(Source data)
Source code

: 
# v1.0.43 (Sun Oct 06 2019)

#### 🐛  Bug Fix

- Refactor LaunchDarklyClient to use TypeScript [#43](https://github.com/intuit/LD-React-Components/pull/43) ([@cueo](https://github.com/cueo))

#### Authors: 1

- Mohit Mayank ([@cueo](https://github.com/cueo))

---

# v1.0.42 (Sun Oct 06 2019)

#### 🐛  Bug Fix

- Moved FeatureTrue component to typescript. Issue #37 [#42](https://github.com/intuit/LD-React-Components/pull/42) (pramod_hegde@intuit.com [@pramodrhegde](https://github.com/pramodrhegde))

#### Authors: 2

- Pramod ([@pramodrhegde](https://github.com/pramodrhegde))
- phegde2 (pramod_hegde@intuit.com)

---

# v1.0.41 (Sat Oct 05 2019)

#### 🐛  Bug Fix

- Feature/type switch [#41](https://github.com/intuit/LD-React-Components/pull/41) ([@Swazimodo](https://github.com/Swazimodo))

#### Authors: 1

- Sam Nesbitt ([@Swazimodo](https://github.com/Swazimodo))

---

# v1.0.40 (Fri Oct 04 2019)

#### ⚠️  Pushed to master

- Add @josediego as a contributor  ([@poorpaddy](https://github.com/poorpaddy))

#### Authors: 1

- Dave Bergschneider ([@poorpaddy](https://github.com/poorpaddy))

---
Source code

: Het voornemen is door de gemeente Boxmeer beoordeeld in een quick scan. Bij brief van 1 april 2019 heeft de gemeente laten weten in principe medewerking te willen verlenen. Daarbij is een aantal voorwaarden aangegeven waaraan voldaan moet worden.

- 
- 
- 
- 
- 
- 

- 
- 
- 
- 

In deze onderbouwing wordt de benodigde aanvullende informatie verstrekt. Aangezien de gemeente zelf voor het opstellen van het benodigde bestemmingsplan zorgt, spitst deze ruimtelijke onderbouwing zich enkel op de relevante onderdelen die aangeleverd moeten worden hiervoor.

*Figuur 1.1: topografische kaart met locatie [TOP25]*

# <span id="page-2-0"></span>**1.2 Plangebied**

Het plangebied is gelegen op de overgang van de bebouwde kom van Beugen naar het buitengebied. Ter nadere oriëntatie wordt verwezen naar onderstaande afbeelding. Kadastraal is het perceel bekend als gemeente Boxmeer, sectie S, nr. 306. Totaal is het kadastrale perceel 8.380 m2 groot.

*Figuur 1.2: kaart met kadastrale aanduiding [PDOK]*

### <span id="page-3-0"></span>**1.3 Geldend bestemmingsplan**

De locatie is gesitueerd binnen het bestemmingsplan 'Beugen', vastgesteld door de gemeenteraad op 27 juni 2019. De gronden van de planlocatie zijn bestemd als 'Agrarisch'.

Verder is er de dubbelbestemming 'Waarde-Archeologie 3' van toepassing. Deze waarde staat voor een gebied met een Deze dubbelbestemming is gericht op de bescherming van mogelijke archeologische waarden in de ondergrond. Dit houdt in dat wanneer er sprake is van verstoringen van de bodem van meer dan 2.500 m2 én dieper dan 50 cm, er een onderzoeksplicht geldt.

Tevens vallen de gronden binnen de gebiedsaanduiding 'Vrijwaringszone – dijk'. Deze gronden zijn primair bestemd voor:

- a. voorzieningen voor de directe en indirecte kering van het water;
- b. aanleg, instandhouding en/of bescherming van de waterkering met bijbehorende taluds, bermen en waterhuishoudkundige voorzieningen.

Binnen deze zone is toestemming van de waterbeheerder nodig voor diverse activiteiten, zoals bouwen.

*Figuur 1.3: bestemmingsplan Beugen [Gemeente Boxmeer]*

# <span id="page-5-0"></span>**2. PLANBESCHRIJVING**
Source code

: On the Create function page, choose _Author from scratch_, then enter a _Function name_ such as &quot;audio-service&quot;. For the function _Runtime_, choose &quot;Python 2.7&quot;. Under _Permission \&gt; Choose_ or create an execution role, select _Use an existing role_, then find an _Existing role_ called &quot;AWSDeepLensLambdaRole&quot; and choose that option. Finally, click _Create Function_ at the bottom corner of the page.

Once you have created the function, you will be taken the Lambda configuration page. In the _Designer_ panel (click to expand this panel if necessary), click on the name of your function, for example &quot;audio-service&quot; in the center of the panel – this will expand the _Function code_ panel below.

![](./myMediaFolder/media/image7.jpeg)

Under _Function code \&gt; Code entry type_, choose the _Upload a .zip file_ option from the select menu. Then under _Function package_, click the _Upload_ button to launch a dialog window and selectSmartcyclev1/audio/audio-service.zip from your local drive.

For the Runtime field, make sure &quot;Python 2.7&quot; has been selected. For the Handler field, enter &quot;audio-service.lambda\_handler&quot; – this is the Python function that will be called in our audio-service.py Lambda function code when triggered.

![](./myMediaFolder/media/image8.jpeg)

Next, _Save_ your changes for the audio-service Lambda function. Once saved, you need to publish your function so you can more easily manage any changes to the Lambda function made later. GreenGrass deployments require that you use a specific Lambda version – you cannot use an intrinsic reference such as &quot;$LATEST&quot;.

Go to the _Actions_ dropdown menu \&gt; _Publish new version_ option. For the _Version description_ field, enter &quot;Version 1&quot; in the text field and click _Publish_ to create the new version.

- [WORK INSTRUCTIONS]: A single number is required: the count of lines in the data that contain the string "kadastrale".

- [YOUR SOLUTION]: 2